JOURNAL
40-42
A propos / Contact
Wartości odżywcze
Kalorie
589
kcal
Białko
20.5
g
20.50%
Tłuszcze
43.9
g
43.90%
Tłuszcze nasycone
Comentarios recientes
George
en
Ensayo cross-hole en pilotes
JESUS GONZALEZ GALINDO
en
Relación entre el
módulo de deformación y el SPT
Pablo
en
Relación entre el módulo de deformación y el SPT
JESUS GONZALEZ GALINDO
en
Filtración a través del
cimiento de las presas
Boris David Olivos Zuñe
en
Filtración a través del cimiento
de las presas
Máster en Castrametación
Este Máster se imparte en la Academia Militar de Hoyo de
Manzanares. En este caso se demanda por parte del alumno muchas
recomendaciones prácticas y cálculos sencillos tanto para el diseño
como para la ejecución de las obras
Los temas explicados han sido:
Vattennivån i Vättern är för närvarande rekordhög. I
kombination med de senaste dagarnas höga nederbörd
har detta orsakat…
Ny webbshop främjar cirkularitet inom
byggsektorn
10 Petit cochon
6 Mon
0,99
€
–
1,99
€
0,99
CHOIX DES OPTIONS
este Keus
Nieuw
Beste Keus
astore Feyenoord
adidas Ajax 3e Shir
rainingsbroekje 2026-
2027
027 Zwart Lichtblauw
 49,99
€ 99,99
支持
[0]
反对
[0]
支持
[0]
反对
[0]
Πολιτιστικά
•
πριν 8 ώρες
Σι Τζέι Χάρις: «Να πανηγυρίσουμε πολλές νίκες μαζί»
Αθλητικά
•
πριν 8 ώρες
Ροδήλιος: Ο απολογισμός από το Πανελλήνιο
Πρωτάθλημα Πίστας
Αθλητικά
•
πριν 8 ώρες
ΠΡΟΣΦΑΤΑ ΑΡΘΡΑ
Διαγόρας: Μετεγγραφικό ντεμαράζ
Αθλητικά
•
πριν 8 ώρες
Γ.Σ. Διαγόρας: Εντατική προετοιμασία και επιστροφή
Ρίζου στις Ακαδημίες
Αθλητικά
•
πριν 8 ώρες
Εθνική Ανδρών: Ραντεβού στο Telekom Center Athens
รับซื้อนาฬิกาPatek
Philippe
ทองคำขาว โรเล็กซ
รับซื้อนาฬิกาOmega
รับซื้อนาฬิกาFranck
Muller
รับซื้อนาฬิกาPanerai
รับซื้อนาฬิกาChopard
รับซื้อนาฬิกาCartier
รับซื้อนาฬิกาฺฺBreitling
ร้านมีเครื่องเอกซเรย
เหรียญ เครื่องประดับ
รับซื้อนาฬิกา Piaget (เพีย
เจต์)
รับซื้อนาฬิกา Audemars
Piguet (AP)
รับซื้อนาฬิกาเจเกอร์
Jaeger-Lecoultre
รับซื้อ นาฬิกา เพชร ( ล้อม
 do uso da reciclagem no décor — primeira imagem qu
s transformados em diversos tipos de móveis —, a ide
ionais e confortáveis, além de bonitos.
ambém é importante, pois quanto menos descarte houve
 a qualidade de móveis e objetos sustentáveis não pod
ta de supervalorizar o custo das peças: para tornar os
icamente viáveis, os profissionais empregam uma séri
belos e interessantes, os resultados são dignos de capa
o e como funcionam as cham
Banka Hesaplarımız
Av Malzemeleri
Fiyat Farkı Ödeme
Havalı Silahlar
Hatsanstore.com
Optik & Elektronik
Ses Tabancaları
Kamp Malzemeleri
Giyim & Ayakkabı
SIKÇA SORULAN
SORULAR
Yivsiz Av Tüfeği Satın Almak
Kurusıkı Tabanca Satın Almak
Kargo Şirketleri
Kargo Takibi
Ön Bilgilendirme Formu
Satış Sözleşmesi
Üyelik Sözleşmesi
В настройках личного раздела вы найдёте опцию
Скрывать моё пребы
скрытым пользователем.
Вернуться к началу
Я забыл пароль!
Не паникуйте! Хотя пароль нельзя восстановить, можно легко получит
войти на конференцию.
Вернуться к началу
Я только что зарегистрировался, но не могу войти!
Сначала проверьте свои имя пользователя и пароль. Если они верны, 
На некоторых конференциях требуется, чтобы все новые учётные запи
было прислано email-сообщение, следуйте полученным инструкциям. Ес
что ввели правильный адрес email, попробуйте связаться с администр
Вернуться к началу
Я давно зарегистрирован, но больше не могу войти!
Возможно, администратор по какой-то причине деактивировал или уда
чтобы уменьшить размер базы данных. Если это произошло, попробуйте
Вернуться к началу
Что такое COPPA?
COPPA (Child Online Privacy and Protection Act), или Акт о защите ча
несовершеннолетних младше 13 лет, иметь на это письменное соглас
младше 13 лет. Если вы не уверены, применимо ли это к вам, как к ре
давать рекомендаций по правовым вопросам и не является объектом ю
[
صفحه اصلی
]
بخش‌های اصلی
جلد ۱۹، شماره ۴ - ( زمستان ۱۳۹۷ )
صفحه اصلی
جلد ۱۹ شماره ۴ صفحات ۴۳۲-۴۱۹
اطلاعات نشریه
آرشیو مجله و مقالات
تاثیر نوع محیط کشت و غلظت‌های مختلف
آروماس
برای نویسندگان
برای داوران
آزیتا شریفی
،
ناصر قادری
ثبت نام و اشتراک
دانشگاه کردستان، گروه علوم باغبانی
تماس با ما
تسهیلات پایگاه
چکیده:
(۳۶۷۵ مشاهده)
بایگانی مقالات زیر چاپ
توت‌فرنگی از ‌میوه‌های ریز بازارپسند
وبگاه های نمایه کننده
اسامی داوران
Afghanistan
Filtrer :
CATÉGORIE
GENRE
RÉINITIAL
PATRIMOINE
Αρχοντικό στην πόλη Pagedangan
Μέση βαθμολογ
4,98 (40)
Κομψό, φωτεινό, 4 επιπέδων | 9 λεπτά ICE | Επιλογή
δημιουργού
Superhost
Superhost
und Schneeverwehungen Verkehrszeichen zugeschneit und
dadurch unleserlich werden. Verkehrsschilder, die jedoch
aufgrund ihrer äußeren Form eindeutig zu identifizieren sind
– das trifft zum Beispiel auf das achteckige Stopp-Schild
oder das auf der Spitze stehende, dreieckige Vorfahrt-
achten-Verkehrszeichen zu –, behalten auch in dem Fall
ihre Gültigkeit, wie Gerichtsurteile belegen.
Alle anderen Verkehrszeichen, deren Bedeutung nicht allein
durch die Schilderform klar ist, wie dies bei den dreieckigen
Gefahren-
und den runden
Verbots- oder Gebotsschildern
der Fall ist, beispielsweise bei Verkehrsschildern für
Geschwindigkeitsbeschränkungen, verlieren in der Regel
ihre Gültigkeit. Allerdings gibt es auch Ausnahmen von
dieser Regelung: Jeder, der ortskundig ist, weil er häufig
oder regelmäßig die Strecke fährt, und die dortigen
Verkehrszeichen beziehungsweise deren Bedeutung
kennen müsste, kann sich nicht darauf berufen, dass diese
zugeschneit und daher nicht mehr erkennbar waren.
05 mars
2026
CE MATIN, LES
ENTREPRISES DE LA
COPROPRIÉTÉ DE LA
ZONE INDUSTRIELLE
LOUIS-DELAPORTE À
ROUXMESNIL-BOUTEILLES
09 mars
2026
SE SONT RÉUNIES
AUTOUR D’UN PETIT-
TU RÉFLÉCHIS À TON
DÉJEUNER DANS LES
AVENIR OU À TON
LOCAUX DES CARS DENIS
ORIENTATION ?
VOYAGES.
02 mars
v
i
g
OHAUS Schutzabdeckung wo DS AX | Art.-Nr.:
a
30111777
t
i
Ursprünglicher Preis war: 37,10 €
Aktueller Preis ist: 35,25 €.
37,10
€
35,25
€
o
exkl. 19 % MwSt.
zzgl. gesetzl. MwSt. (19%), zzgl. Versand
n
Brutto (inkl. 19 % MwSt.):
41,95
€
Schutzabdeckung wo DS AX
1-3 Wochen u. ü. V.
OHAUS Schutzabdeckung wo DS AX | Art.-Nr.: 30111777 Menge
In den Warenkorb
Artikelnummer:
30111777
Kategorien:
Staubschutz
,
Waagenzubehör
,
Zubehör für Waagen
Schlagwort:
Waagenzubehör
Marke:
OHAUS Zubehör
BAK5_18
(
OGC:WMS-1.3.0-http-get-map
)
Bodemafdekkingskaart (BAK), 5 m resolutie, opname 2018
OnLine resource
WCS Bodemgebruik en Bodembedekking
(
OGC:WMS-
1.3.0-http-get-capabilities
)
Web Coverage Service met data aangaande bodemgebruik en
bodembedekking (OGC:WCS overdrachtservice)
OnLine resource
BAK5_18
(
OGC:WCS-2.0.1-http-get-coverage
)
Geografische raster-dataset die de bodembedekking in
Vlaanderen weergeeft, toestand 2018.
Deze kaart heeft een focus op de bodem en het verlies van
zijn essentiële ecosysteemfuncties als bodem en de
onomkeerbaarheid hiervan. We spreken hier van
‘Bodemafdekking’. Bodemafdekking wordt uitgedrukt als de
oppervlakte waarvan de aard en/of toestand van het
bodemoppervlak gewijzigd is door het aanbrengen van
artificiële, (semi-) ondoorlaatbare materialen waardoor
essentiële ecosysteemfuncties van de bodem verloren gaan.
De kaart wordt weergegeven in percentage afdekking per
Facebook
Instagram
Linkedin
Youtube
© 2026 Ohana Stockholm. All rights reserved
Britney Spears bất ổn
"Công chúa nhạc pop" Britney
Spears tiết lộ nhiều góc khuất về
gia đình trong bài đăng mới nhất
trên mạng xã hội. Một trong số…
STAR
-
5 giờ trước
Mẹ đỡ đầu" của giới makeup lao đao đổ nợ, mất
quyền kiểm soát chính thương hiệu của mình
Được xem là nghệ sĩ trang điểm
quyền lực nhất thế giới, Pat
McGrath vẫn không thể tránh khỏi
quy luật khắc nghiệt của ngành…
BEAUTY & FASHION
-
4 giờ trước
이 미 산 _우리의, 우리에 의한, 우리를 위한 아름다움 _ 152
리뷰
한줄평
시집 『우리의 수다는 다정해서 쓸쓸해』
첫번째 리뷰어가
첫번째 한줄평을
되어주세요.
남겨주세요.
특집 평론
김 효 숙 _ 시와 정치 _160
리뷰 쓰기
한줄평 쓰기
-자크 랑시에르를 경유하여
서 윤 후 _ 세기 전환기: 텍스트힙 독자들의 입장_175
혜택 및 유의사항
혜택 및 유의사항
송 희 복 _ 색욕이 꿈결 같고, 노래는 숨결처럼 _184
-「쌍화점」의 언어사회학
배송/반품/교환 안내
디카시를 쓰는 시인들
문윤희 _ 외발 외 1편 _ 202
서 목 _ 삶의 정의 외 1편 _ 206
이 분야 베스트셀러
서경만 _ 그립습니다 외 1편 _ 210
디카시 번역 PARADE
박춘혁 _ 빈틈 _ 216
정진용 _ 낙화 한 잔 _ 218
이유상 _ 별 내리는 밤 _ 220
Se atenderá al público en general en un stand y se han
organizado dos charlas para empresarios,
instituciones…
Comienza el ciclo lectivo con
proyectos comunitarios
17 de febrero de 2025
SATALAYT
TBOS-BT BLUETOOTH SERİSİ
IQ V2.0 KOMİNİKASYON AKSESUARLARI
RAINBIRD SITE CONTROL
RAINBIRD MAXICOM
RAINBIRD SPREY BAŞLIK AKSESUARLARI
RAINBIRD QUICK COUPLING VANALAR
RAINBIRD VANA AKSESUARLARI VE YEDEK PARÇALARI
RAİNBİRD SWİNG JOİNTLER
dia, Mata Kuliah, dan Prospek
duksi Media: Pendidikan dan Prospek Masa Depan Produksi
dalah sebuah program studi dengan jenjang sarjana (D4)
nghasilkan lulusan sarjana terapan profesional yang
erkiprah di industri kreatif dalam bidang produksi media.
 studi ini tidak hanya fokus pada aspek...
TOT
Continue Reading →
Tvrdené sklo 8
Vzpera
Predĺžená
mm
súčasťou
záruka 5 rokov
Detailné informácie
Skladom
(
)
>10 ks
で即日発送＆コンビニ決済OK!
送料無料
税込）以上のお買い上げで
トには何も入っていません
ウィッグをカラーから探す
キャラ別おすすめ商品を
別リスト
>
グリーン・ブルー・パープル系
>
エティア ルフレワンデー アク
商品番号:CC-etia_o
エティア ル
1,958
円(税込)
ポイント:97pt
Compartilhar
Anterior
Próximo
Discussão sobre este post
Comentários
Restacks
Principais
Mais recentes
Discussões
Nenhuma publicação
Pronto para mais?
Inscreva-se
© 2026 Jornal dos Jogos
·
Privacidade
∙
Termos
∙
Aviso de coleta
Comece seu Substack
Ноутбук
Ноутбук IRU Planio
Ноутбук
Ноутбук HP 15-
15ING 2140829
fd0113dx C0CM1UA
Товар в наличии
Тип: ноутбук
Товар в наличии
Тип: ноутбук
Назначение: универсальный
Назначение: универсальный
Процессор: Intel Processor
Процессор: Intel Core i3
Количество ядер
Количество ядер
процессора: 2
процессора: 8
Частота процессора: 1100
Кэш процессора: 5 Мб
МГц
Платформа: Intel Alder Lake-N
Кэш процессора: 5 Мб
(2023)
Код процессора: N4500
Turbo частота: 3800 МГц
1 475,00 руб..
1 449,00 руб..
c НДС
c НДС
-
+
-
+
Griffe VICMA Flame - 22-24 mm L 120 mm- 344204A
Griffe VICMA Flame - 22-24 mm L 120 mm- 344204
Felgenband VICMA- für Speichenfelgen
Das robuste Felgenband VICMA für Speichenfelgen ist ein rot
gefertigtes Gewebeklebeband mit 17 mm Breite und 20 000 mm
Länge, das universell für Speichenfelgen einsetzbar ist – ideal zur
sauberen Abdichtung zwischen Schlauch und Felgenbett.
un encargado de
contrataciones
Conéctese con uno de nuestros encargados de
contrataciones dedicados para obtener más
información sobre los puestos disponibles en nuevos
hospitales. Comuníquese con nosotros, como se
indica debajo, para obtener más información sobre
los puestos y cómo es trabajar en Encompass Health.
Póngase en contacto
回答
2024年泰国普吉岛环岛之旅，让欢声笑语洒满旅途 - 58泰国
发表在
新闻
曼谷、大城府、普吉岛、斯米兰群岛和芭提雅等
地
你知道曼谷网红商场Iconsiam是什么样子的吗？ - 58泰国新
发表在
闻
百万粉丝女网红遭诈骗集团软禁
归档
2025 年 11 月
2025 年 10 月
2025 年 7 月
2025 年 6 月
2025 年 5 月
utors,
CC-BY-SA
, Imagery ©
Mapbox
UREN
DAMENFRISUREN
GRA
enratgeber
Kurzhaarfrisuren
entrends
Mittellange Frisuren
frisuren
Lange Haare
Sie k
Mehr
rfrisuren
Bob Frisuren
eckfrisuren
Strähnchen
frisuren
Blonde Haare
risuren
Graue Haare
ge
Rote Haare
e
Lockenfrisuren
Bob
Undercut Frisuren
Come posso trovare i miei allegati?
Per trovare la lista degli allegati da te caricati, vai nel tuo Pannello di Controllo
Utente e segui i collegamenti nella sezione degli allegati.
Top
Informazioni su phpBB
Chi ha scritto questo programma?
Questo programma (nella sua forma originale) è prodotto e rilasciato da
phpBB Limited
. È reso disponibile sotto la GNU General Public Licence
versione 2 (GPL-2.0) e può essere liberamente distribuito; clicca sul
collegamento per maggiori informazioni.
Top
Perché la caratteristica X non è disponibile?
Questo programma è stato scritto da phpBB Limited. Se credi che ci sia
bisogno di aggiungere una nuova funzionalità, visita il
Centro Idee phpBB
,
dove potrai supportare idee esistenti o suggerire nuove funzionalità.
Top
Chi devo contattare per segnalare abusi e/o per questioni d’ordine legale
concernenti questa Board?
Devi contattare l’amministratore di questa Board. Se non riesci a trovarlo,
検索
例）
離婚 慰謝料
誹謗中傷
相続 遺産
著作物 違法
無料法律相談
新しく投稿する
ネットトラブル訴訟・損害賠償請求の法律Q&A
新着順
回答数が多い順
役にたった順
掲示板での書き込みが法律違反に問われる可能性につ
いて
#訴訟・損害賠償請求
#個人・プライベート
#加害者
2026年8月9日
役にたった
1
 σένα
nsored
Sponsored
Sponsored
======
Work instructions: Taking the lines of the listing one by one, count those that contain "presas", and answer with the number only.

Result: 2